• **INSTRUCTIONS FOR THE TASK**
Scan the records for the word "type". Copy each line that includes it.

Hardware design source files
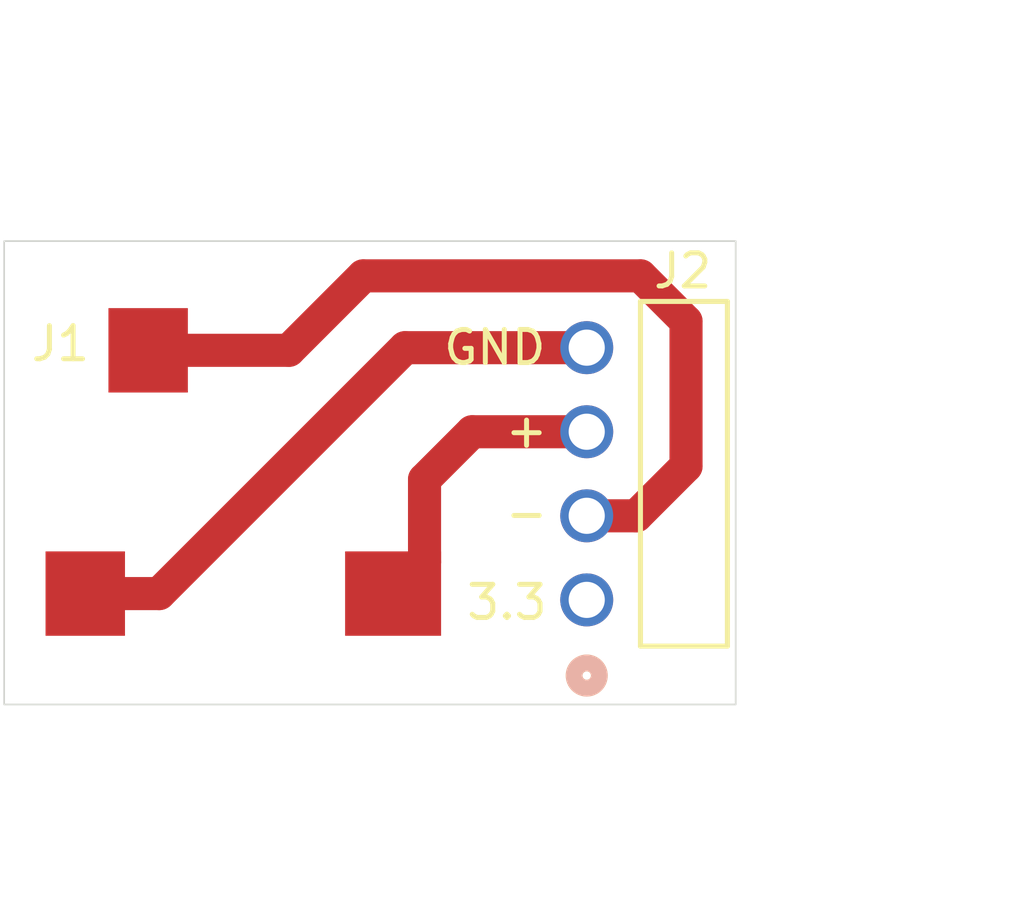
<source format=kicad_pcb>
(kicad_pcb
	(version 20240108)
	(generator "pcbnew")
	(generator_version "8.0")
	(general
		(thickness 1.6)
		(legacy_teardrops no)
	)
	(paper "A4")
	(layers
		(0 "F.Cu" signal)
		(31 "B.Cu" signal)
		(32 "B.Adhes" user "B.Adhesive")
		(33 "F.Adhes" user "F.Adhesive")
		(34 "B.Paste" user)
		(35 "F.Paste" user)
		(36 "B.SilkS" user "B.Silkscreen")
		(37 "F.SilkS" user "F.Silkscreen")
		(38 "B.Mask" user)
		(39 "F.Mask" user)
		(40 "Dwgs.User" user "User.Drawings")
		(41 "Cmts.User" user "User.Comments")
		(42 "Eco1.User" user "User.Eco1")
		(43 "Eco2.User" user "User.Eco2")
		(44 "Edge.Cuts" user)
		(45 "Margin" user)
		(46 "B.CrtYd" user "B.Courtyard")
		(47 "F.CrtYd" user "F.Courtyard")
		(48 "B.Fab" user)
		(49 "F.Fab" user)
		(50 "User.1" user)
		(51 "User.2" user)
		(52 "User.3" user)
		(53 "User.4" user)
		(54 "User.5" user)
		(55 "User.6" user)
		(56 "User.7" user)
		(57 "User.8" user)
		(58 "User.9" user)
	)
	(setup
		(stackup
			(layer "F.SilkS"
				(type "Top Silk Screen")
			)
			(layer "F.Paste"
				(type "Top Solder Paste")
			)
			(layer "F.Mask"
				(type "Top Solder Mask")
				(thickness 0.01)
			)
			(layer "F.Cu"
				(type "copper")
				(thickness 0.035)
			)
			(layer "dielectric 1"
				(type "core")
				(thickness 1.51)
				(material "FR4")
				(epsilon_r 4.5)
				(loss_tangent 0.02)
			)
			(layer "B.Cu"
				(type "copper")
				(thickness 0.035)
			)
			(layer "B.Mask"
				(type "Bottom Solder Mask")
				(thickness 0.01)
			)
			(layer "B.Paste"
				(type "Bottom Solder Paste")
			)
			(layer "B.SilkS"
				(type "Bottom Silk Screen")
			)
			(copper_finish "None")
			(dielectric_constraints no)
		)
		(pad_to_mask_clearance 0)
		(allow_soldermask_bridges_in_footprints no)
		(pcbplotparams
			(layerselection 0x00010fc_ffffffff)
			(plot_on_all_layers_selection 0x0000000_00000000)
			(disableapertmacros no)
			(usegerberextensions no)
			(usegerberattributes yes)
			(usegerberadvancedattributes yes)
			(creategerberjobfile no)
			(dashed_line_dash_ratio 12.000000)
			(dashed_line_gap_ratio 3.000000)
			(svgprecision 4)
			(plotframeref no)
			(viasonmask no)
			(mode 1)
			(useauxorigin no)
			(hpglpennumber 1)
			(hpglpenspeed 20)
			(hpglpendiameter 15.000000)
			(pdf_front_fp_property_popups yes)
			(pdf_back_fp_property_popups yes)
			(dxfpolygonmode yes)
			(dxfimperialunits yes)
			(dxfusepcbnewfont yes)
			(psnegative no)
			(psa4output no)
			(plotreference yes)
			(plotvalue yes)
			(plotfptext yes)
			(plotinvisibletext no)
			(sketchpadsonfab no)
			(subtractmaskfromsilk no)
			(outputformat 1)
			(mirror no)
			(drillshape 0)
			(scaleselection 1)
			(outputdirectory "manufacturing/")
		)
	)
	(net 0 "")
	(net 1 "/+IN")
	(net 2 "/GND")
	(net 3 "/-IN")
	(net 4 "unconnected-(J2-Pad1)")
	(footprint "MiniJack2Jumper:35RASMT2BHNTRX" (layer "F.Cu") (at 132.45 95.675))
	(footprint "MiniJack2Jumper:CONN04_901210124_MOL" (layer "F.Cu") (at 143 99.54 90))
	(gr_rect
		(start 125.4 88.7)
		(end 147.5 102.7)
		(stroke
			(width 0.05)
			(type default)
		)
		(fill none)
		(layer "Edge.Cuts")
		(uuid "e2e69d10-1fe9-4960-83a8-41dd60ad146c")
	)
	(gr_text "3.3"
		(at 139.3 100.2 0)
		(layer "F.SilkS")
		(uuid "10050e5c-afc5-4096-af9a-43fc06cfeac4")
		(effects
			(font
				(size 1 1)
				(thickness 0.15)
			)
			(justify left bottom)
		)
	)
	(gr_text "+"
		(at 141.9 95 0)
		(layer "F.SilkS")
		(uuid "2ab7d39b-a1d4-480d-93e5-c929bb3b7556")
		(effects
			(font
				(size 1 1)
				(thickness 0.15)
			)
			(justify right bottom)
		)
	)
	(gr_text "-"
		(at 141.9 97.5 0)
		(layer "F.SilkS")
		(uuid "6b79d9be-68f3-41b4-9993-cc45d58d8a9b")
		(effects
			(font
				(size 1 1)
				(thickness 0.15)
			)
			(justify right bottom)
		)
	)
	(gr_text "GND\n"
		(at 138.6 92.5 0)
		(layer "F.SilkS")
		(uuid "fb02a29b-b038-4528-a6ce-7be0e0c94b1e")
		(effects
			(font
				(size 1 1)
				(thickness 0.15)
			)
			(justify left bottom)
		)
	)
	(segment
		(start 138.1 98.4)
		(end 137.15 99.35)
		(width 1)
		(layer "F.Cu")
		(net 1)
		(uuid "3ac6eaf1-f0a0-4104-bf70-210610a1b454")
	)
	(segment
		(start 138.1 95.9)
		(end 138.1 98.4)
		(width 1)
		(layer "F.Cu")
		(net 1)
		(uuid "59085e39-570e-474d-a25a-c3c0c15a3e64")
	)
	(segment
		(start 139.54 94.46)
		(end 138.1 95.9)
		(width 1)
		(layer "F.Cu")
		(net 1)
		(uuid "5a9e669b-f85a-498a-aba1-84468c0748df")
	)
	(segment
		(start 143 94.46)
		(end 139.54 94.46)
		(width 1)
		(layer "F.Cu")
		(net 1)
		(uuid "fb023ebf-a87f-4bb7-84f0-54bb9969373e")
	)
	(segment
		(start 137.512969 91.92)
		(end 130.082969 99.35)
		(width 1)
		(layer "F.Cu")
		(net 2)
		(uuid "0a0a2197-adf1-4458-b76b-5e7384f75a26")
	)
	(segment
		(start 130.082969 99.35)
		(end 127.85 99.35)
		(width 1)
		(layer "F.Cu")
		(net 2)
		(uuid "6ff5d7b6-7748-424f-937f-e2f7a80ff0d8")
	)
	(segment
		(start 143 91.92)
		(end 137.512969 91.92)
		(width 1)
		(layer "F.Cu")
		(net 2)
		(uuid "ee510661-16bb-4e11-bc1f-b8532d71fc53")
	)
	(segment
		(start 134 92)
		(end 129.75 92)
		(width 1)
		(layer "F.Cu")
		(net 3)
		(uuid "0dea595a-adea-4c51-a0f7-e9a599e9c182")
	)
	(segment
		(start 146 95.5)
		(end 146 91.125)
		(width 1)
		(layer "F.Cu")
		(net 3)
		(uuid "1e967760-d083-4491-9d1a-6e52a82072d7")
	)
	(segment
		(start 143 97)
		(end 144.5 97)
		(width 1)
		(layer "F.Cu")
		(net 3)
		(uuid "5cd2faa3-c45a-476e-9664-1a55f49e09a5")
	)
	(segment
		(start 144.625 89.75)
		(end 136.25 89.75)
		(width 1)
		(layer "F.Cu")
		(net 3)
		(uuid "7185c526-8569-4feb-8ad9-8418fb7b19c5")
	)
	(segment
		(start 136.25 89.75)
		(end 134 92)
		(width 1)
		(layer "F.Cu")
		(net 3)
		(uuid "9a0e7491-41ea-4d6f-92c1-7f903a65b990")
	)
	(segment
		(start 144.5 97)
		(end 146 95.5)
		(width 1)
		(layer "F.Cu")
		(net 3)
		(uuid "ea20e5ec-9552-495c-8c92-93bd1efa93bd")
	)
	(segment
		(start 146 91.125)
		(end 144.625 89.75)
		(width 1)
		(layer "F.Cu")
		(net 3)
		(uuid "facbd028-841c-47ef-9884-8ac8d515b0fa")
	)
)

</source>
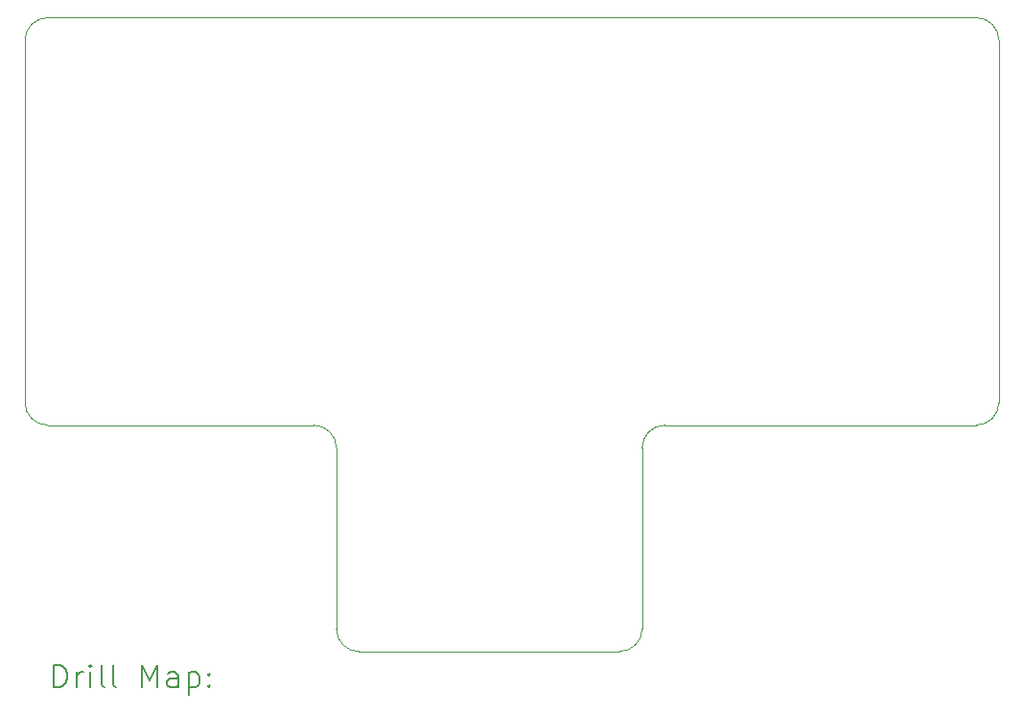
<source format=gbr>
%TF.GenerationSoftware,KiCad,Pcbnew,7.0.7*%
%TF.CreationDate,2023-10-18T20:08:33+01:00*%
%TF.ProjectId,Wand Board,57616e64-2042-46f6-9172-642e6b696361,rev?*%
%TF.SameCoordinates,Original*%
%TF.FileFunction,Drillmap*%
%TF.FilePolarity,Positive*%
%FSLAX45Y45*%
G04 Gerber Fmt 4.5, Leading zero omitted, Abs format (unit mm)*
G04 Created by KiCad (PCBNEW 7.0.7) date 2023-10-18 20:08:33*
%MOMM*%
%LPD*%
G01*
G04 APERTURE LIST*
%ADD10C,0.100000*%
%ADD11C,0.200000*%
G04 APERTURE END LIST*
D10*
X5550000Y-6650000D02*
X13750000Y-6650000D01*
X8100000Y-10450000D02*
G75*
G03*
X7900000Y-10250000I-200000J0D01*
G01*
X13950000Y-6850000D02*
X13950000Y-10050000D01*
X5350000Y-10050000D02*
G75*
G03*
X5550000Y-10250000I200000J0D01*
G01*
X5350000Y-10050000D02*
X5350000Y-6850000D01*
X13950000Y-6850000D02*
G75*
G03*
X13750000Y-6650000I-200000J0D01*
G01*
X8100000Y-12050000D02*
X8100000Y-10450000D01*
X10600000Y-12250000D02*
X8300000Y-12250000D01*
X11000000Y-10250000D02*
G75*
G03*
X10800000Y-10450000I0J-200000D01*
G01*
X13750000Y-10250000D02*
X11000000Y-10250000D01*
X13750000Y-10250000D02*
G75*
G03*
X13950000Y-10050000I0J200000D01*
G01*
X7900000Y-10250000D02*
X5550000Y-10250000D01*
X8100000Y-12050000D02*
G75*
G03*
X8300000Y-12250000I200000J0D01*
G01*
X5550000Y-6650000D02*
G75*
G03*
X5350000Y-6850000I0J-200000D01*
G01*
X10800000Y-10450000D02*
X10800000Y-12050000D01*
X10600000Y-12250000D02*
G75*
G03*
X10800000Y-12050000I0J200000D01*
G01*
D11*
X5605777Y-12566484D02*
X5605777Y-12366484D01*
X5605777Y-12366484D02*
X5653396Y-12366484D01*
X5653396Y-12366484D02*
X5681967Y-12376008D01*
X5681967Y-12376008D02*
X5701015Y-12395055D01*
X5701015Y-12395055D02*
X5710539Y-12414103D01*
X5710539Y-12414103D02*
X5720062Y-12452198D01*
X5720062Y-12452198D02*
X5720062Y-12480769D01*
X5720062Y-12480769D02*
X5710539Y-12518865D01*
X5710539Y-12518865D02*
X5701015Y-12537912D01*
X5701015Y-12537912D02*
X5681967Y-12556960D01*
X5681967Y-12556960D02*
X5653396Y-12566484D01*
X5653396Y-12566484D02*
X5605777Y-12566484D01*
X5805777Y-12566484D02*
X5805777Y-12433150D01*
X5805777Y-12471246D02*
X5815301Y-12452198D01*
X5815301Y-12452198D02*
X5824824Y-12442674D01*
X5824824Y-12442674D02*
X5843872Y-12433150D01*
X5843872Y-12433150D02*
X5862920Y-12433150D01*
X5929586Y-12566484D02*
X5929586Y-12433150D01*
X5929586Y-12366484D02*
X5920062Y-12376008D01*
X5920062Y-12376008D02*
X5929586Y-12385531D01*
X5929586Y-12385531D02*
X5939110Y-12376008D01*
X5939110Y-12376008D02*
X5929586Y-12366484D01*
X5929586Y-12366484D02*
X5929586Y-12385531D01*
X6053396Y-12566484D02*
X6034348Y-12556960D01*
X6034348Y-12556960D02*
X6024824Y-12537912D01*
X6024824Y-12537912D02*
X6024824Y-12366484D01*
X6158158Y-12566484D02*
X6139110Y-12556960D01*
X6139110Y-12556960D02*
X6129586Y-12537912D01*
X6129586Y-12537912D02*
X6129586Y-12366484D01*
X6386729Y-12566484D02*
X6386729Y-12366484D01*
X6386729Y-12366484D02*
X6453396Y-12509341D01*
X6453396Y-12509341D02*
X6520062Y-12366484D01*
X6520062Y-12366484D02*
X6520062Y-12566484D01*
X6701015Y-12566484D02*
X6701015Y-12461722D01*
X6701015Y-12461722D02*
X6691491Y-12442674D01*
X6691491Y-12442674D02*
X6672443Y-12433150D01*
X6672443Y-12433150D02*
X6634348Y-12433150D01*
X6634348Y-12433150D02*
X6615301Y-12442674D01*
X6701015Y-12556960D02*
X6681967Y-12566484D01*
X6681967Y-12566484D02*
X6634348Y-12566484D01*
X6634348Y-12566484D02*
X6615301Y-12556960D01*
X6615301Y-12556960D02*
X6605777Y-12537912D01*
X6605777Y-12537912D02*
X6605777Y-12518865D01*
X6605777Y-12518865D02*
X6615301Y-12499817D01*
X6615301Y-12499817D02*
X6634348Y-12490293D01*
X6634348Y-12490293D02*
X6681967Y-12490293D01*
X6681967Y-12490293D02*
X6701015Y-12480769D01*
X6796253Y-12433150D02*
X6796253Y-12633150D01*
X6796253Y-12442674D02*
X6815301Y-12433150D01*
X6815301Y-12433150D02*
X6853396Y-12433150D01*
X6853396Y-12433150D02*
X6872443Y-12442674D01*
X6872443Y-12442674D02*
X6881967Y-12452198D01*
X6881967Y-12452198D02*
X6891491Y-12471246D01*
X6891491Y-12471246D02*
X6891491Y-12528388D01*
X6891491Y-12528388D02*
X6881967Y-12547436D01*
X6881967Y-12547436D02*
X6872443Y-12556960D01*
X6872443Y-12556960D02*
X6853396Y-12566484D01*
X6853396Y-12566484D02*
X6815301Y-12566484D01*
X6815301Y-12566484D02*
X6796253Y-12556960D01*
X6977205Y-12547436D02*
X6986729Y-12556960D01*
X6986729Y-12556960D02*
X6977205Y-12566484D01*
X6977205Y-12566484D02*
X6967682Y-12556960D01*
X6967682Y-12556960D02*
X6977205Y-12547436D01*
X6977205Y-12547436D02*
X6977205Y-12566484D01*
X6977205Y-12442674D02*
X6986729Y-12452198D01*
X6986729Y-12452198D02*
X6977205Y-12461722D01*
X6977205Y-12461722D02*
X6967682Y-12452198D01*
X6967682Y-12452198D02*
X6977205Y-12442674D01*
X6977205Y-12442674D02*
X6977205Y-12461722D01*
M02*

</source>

• **EXERCISE RESULT**
				(type "Top Silk Screen")
				(type "Top Solder Paste")
				(type "Top Solder Mask")
				(type "copper")
				(type "core")
				(type "copper")
				(type "Bottom Solder Mask")
				(type "Bottom Solder Paste")
				(type "Bottom Silk Screen")
			(type default)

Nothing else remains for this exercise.